Extracted records
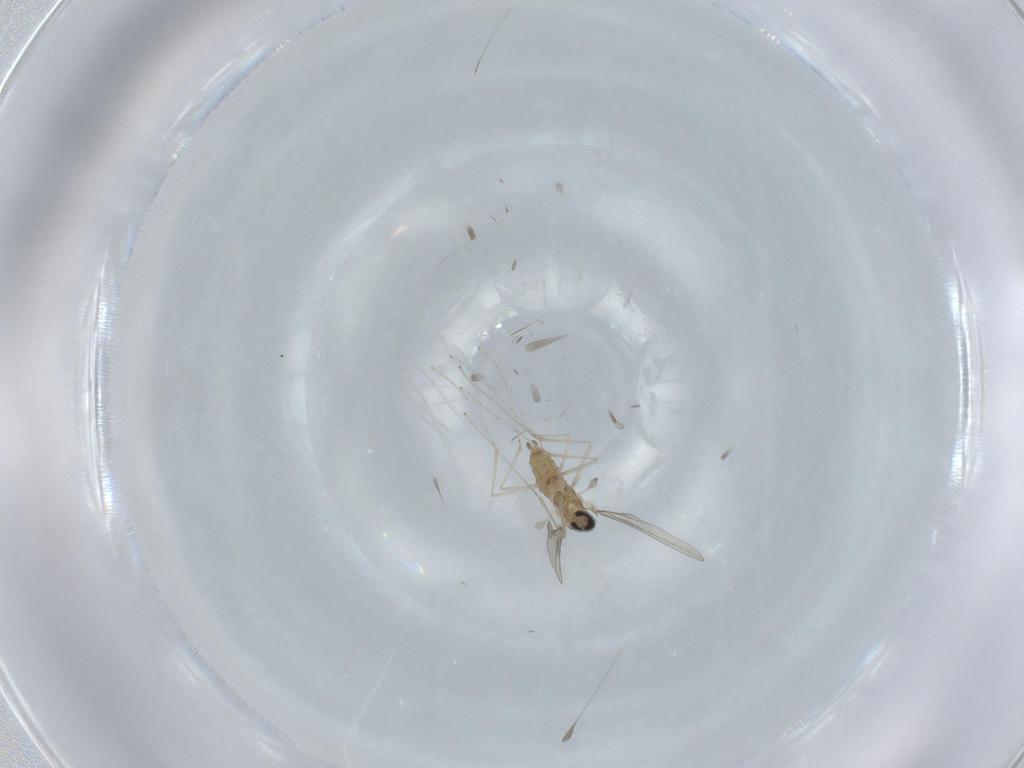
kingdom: Animalia
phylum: Arthropoda
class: Insecta
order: Diptera
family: Cecidomyiidae
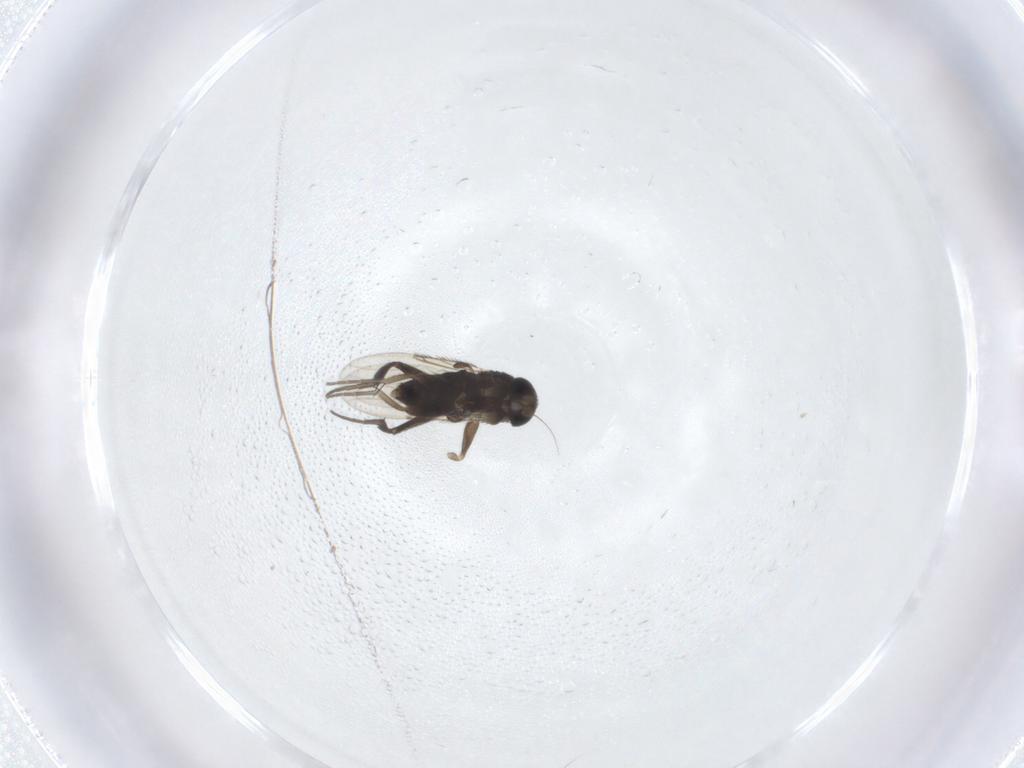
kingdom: Animalia
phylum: Arthropoda
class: Insecta
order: Diptera
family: Phoridae
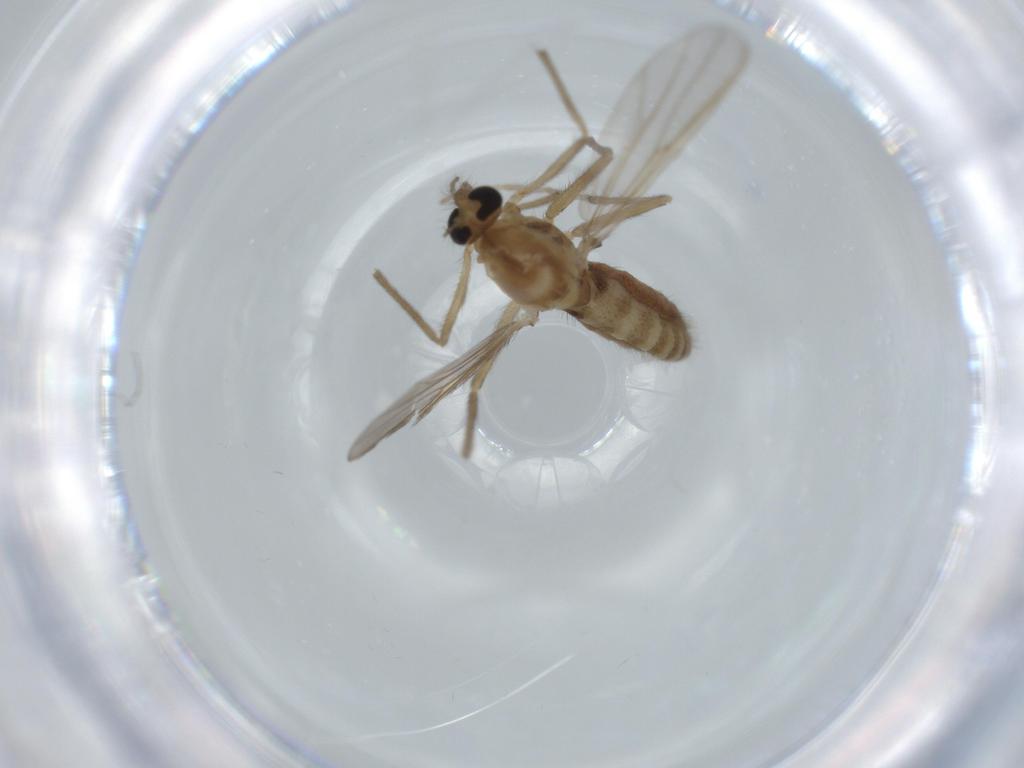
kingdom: Animalia
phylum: Arthropoda
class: Insecta
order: Diptera
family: Chironomidae
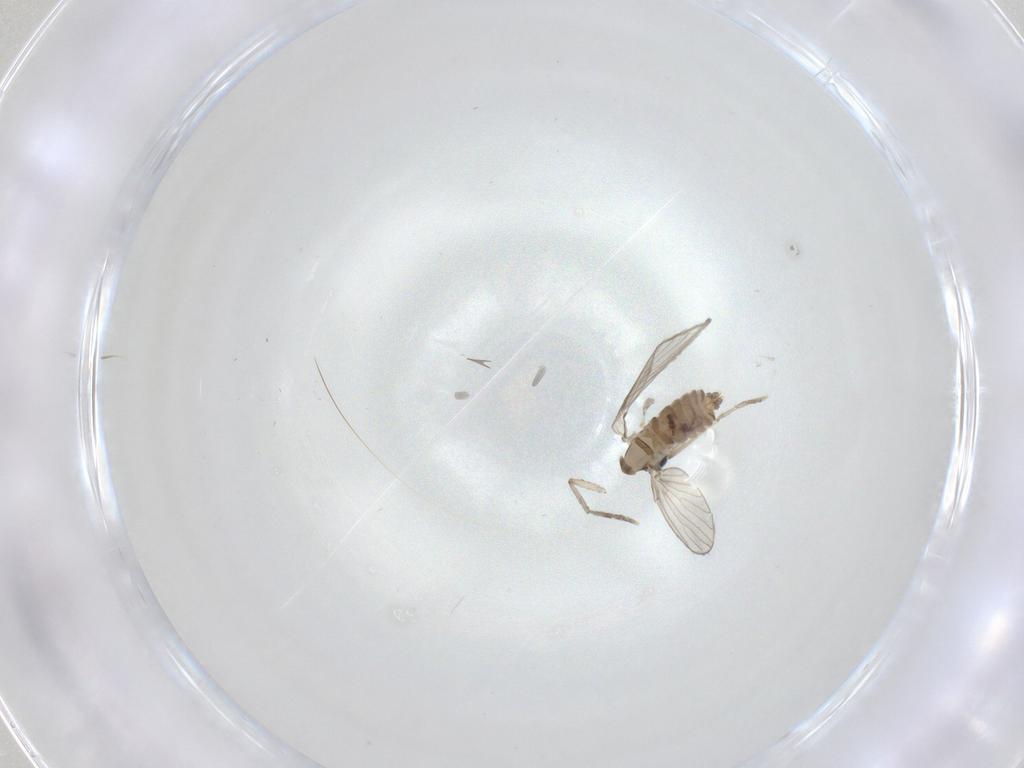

◆ **INSTRUCTIONS FOR THE TASK**: Put every line of the records into a JSON list of strings, one string per line, with blank lines left out. Don't include the pictures.

◆ **WRITTEN REPLY**:
[
  "kingdom: Animalia",
  "phylum: Arthropoda",
  "class: Insecta",
  "order: Diptera",
  "family: Cecidomyiidae",
  "kingdom: Animalia",
  "phylum: Arthropoda",
  "class: Insecta",
  "order: Diptera",
  "family: Phoridae",
  "kingdom: Animalia",
  "phylum: Arthropoda",
  "class: Insecta",
  "order: Diptera",
  "family: Chironomidae"
]